=== Task objective ===
Search each line of the data for the word "Right"; copy every line where it is found.

Pose landmark coordinates:
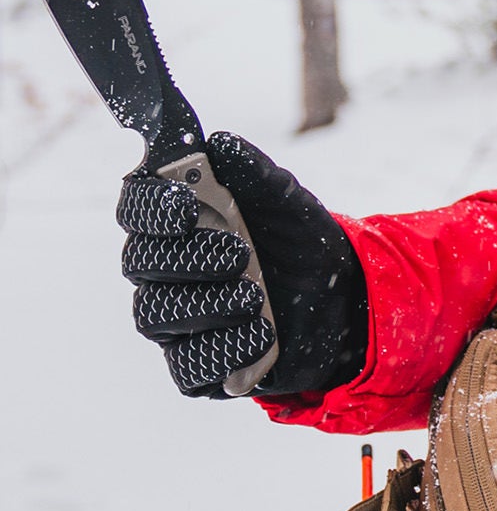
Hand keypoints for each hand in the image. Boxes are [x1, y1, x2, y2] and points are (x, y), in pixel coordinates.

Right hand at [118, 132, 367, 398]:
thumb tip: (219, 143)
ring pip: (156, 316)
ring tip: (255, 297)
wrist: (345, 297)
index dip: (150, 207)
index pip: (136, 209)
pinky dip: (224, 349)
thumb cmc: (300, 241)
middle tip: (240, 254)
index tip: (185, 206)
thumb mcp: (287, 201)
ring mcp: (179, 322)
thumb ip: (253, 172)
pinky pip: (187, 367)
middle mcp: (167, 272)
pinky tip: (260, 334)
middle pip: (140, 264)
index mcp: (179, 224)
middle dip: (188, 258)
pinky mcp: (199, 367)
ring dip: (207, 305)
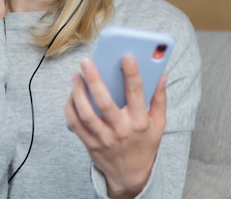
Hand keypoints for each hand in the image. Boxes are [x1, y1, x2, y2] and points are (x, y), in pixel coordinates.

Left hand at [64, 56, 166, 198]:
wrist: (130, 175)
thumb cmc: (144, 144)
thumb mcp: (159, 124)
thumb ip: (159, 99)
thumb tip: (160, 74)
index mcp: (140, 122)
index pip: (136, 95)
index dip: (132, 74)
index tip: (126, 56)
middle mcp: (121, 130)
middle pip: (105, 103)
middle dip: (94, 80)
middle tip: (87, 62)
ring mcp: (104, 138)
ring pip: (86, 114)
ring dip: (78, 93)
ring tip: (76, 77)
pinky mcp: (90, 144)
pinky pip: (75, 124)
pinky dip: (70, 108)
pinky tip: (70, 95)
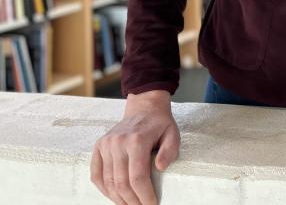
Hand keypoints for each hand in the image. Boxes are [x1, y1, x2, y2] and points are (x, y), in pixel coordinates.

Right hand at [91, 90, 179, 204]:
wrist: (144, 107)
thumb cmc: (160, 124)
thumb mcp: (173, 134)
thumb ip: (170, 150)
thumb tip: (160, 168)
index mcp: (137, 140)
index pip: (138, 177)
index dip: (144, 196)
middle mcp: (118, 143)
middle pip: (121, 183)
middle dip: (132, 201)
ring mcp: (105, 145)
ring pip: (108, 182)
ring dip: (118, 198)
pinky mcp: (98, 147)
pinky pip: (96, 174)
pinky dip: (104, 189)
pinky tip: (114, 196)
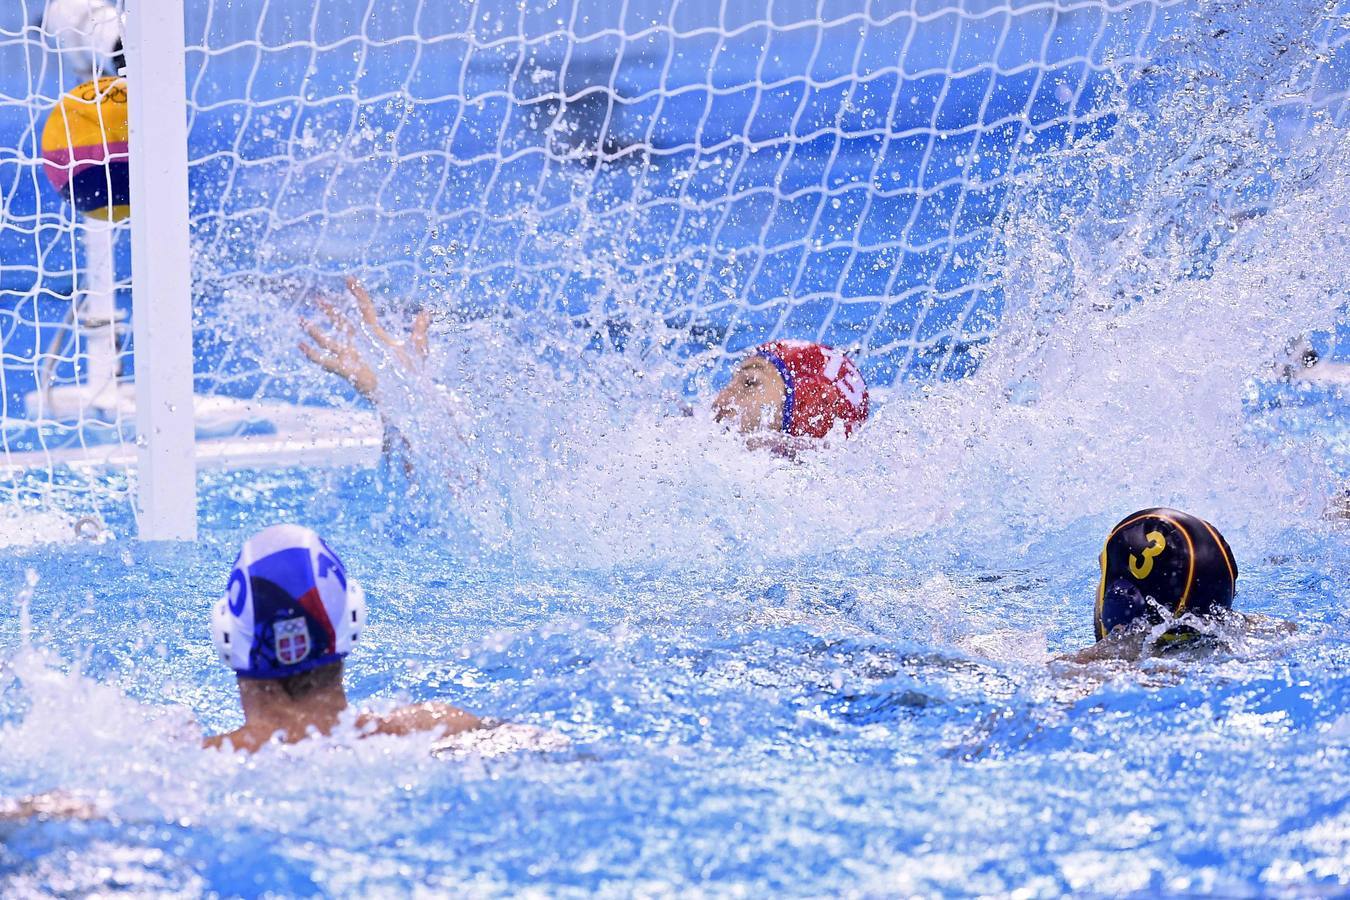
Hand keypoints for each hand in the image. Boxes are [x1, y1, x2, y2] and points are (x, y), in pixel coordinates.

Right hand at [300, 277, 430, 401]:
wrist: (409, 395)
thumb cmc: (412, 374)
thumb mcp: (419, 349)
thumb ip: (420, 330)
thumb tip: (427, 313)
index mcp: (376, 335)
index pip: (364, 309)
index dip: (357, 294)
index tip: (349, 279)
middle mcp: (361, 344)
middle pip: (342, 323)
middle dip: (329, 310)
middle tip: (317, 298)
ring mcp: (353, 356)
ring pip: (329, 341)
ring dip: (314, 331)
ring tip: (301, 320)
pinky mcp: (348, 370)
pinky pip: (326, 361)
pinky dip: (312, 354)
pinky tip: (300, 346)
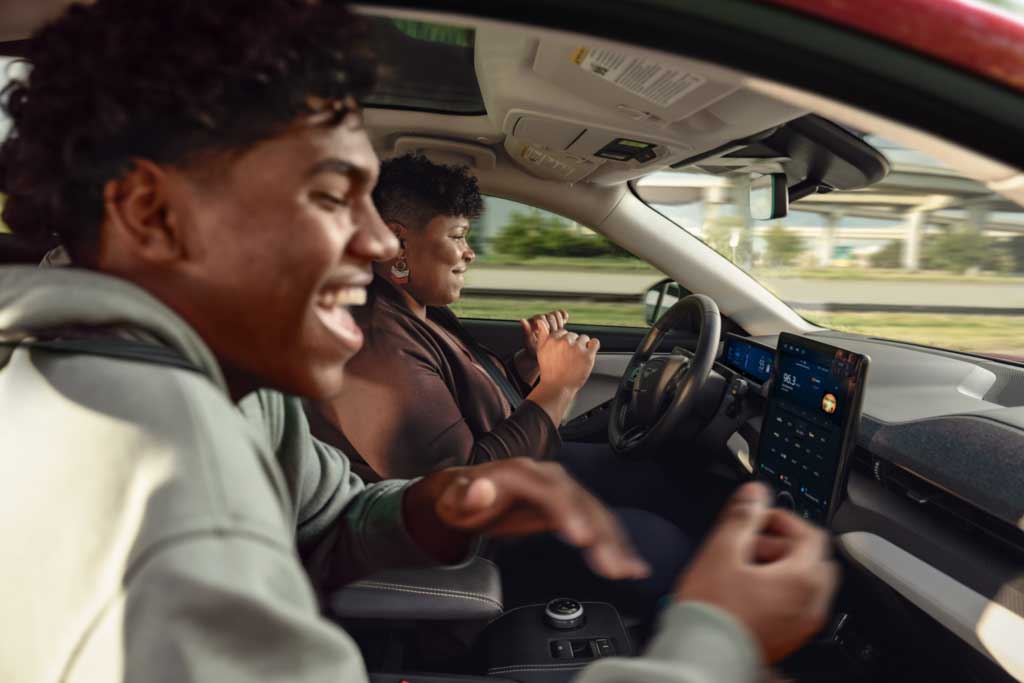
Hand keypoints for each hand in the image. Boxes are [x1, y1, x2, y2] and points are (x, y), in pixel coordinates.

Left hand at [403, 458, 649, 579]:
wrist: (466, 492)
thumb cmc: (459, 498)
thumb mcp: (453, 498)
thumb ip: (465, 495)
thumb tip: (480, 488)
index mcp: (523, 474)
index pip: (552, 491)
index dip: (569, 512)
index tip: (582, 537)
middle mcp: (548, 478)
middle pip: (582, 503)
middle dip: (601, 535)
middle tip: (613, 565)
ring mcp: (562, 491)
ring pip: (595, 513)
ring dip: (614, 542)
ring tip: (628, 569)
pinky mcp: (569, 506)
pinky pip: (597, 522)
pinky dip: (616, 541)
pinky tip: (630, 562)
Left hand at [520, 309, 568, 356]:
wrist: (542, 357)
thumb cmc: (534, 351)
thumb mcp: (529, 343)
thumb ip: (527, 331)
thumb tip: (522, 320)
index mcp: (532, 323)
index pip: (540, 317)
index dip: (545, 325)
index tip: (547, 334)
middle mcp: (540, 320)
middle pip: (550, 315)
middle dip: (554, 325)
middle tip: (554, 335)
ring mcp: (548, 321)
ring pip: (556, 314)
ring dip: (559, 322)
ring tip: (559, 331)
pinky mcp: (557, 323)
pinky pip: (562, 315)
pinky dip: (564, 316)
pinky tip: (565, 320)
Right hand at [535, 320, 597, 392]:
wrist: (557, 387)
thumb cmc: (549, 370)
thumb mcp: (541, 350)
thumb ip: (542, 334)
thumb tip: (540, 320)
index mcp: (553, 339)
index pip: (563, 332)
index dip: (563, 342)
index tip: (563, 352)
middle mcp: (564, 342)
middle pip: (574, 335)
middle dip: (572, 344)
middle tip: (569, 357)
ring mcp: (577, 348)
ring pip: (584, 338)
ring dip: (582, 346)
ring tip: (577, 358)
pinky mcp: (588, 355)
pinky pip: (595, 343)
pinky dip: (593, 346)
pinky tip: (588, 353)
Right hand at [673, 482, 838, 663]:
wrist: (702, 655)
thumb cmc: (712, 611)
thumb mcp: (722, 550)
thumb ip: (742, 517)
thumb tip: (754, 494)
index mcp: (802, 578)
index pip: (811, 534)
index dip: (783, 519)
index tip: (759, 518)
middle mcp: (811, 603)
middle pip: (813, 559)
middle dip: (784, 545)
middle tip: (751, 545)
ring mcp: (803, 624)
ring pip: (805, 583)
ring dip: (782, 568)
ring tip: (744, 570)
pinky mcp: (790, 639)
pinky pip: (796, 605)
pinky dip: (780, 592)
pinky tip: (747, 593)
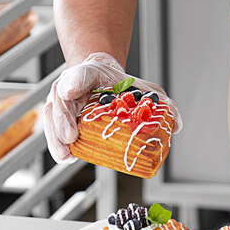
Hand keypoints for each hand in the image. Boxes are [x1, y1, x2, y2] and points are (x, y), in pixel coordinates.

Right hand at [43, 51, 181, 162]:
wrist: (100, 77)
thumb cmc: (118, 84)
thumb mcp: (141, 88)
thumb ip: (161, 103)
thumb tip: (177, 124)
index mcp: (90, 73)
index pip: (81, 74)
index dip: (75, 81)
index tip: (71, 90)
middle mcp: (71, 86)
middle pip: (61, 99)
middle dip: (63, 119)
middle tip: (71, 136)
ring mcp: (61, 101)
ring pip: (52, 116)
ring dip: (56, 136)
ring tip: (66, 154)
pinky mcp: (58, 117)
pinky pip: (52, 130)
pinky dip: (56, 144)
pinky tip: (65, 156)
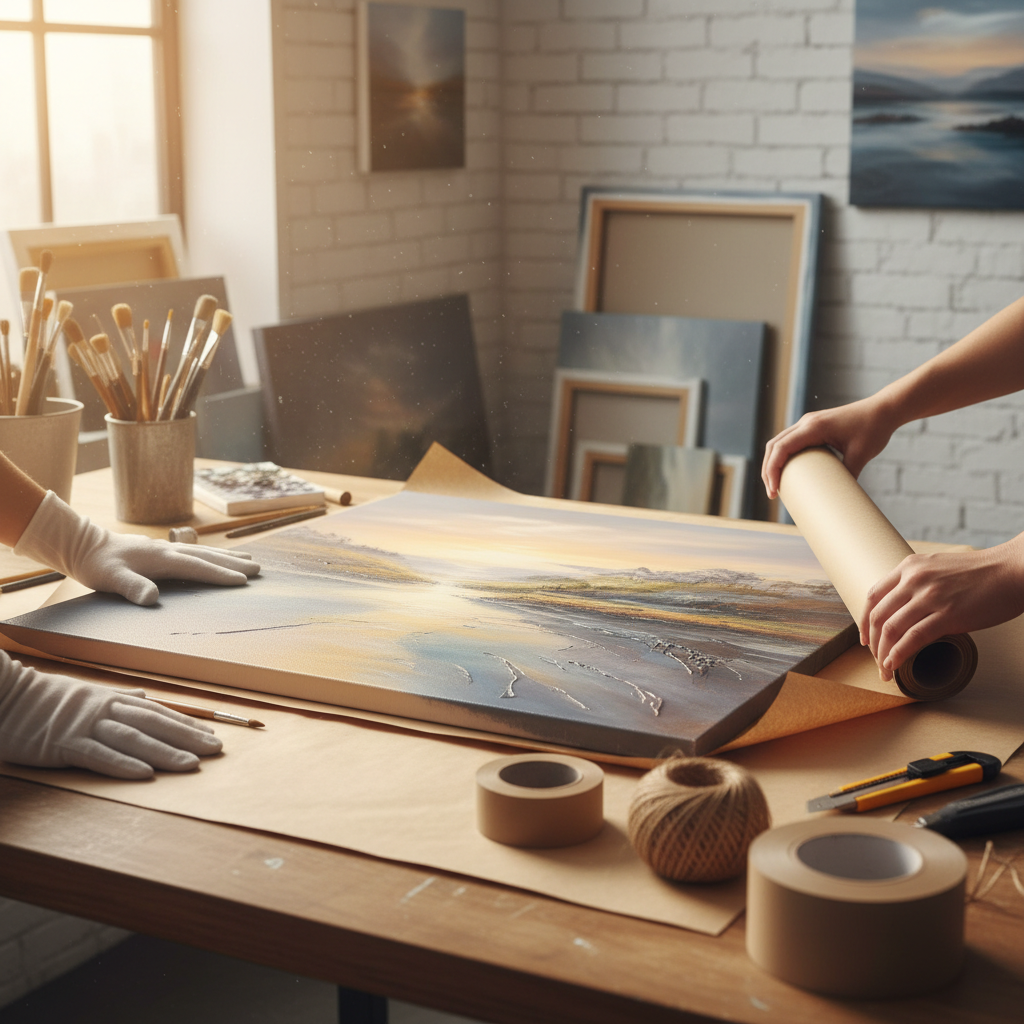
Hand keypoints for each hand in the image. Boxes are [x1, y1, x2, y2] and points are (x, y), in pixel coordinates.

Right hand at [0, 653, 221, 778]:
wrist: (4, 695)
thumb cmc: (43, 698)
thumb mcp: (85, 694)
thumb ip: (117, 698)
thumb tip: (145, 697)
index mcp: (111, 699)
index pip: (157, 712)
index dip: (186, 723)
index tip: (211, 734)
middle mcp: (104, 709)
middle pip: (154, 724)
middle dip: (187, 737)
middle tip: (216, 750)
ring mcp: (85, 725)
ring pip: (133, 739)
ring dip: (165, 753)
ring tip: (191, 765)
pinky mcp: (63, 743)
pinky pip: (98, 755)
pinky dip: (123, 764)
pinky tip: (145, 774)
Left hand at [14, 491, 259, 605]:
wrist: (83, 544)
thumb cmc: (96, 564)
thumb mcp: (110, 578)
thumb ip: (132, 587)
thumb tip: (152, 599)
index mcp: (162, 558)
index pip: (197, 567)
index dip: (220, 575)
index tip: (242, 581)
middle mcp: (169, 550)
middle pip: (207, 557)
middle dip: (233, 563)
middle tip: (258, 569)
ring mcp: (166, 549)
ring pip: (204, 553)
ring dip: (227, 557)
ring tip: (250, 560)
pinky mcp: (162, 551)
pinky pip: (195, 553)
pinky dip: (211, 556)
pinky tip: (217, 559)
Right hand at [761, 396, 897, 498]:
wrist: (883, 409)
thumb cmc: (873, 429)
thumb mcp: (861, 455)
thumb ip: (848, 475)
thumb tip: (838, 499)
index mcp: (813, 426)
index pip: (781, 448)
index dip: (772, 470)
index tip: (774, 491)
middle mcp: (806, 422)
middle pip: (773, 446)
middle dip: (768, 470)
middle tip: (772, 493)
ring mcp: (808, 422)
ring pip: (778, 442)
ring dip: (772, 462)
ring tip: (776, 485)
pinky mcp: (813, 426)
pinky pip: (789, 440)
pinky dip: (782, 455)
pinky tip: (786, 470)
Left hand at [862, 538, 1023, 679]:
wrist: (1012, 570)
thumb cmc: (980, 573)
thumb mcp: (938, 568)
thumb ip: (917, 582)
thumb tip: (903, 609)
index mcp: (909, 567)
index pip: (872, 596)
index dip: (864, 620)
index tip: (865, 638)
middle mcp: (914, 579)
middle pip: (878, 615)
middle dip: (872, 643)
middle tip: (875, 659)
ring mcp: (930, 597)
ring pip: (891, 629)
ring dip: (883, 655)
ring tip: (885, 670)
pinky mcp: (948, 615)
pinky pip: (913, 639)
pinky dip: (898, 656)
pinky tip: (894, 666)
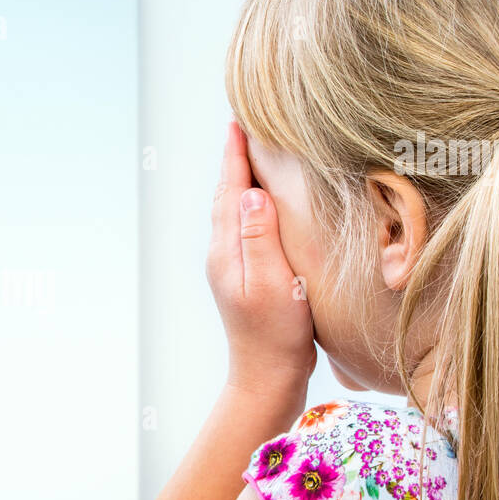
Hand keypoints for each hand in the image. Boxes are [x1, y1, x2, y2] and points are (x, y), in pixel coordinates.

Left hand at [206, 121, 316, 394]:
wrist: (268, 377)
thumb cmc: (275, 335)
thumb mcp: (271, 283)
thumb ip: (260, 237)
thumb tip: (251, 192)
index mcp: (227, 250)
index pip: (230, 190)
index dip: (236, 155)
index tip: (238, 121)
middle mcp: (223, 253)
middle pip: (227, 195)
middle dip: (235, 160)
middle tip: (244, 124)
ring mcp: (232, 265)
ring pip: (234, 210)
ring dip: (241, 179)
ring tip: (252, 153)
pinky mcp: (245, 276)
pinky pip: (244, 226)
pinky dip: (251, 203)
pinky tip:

=== Response to this exercise ===
Right hand at [118, 132, 367, 398]:
Right hand at [91, 90, 179, 204]:
Right hand at [300, 277, 430, 401]:
Right hand at [535, 320, 597, 392]:
Right hand at [673, 482, 838, 663]:
Right hand at [43, 51, 181, 162]:
Right hand at [0, 653, 221, 778]:
Right hand at [761, 396, 897, 498]:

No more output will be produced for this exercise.